In those still moments, as people waited for iftar, all eyes were fixed on the “head of the prayer timekeepers” as he climbed to the upper level surrounding the Zamzam well and waved his flag towards the citadel. The cannons then fired the signal permitting the divine hospitality to begin. “At that moment, one could hear throughout every part of the mosque a special supplication, along with the sounds of drinking from the pitchers and the clatter of plates and dishes.” Then the calls to prayer rose from the seven minbar stations, and the prayer was held behind the imam beside the Maqam.

At that moment, one could hear throughout every part of the mosque a special supplication, along with the sounds of drinking from the pitchers and the clatter of plates and dishes

Dutch orientalist Christiaan Snouck Hurgronje

"People prayed behind the imam of their own school, yet Islamic law did not prevent them from praying behind an imam of another school. Rather, it forbade them from praying behind the imam of their own school if doing so would delay the prayer beyond its proper time." In that gathering, the most beautiful forms of unity and reverence for the sanctity of worship and sacred time were vividly displayed.

Richard Burton, a 19th-century British orientalist, explorer, and army officer, documented Ramadan in Cairo near the end of Abbas Pasha I's reign in 1853. He carefully describes the moments and rituals of suhoor, which began with the firing of the cannon, writing: "Half an hour after midnight, the suhoor cannon is fired to alert Muslims that they must prepare to eat the suhoor meal, which resembles an early breakfast. As soon as the cannon is heard, my servant wakes me, if I am asleep, and places before me what remains of the evening iftar meal."
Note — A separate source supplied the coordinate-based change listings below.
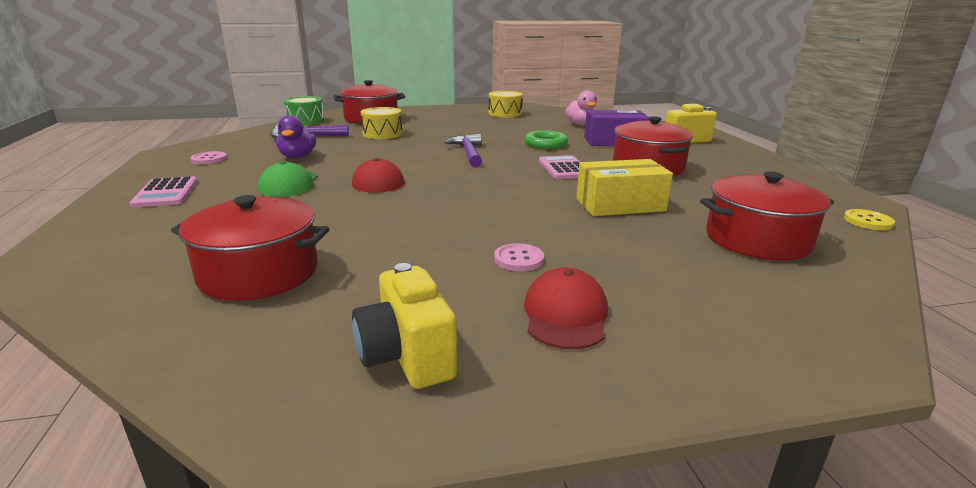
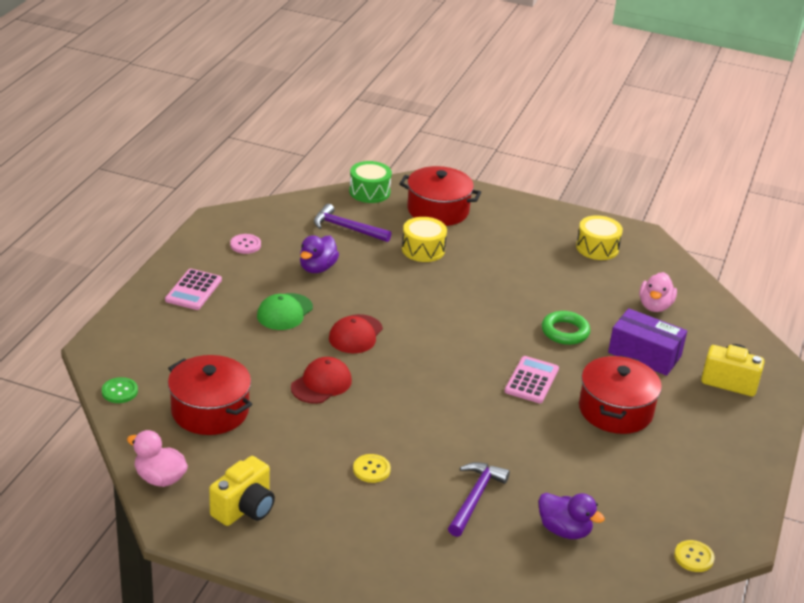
camera: 30 degrees right, 10 degrees up
yellow camera [352,263,457,389] -> yellow camera turned 150 degrees counterclockwise [209,456,275,526]
purple hammer [444,134,482,168] -> purple hammer moved to [448,462,510,537]
pink button [494,243,544,271] -> yellow button [353,454,391,483]
red cap [524,268,608,349] -> red cap moved to [291,357,352,404]
yellow box [576,159,673,216] -> none
red pot [700,171,834,261] -> purple duck [538,493,605,539]
none -> green button [102,377,138,403]
none -> pink duck [127,430,188,487]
The Ramadan table and the sacred night 

In the eyes of orientalists, the Ramadan table could not be considered complete without the "art of making kunafa," whose preparation so captivated the scholars of the French Expedition to Egypt and Syria between 1798 and 1801. The engineer and artist Nicolas-Jacques Conté provided a precise drawing of a kunafa maker's workshop, while the scholar Étienne-Jean Boudier described the skill of the shaykh of the kunafa makers as he poured the mixture in a graceful circular motion from a perforated vessel onto a heated tray, so that the strands cooked and separated within a short time. 

The British orientalist and lexicographer Edward Lane described the crowds filling the great mosques of Cairo during the final 10 nights of Ramadan, when the spiritual intensity of the holy month reaches its height. Writing in An Account of the Manners and Customs of the Modern Egyptians, published in 1836, he records the popular belief that salt water turns sweet on that blessed night. The devout would sit in humility, he wrote, asking God for acceptance, "with a vessel of salt water before them. From time to time, they would taste it to see whether it had become sweet, and if it had, they would be certain that the night was Laylat al Qadr."
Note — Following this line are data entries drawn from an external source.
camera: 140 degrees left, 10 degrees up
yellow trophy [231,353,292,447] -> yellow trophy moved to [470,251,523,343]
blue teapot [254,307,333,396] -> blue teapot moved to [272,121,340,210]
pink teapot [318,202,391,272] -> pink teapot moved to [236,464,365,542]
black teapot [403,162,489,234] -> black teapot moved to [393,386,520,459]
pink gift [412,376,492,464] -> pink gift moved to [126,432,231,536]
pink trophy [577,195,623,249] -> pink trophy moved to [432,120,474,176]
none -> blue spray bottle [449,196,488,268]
Across the centuries, these accounts reveal a shared rhythm running through the cities of the Arab world during Ramadan. From the lantern-lit arcades of Mecca and the learning circles of Damascus to the minarets and markets of Cairo, travellers recorded nights filled with prayer, recitation, generosity, and expectation. Though each city possessed its own customs, the spirit of the month remained recognisable: a time when streets stayed awake until dawn, mosques filled with worshippers, and the ordinary life of the city turned toward devotion.